Daily archives: October 8, 2009


Cameron Bullshit – A Viewer’s Guide

I don’t think Cameron is a malicious charlatan like Tony Blair, nor as avaricious – he doesn’t need the money. But there is something of the Blair about him – good looking young politician delivers touchy feely lines of dubious sincerity. One of his concluding lines summed it up for me:

“I see a country where the poorest children go to the best schools.”

Now don’t just admire how fine that sounds, read it again:

“I see a country where the poorest children go to the best schools”.

Do you think David Cameron does see that, really? Do you see that? And if the poorest children go to the best schools, who will go to the worst schools? What does it actually mean in practice? ” I think we should give a few token plebs scholarships to Eton”? “I wish we had someone from a council estate in the Bullingdon Club”? Or that the state schools in deprived inner city areas really will become the very best schools in the country? Does anybody in their right mind consider that to be possible? Or is this just rhetoric designed to neutralise Cameron’s cossetted origins?

Provided material:

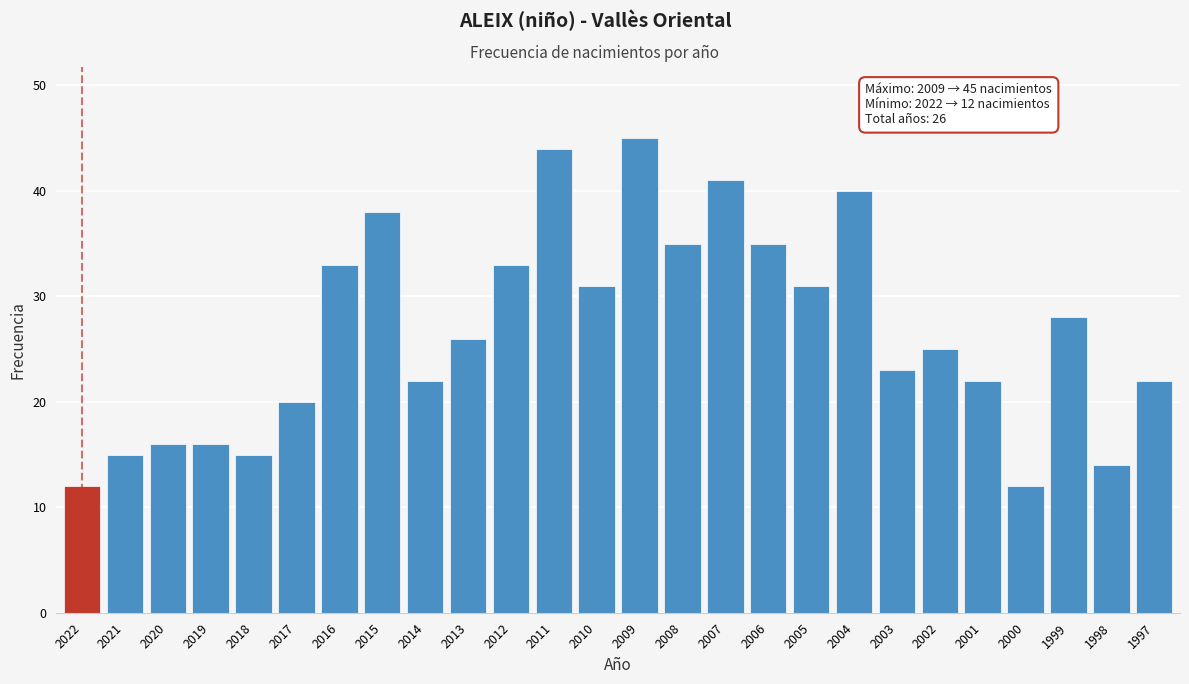

Reading left to right, extract all data points from this chart.

12	15	16	16	15	20	33	38	22	26	33	44	31	45	35	41	35	31	40	23	25	22	12	28	14	22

Directions:
1. In the blog post on David Cameron, what practical meanings does the writer propose for the line about the poorest children, from "What does it actually mean in practice?" up to "Does anybody in their right mind"?
2. According to the blog post on David Cameron, why is Cameron not as avaricious as Tony Blair?
3. Resume the blog post on David Cameron's line about the poorest children and the best schools, starting after its final question.

Answers in order:
1.
- Giving a few token plebs scholarships to Eton
- Having someone from a council estate in the Bullingdon Club
- State schools in deprived inner city areas really becoming the very best schools in the country

2. He doesn't need the money.

3.
There was a rather nastier point of using pretended concern for the poor earlier in Cameron’s speech, when he banged on about the poor single mother who works to better herself, and who because of benefit withdrawal effectively is taxed at 96% on every pound she earns over £150 per week. A crafted standing ovation greeted a ringing declaration that the Conservatives would end the scandal of marginal 96% tax rates for the poorest in our society. But of course the Conservatives would do that, not by lowering the single mother’s tax rate, and not by keeping giving her benefit when she works. They would do it by reducing the benefit she can get if she does not work, thus “incentivising” her to search for a non-existent job supported by non-existent cheap childcare for her children. The Conservatives’ attack on “Welfare Dependency” is motivated by their perpetual nastiness, which Cameron merely disguises a bit better. It is an attack on the poor disguised as social concern.

We are in for a Khaki election, with the parties competing to be the most committed to the ruinous war in Afghanistan. I have to say I do not object to Richard Dannatt joining the Tories. I always argue that we need politicians who have experience outside politics. There have been distinguished military men who have been good in Parliament – like Denis Healey and Paddy Ashdown. But they had the decency to get themselves elected first.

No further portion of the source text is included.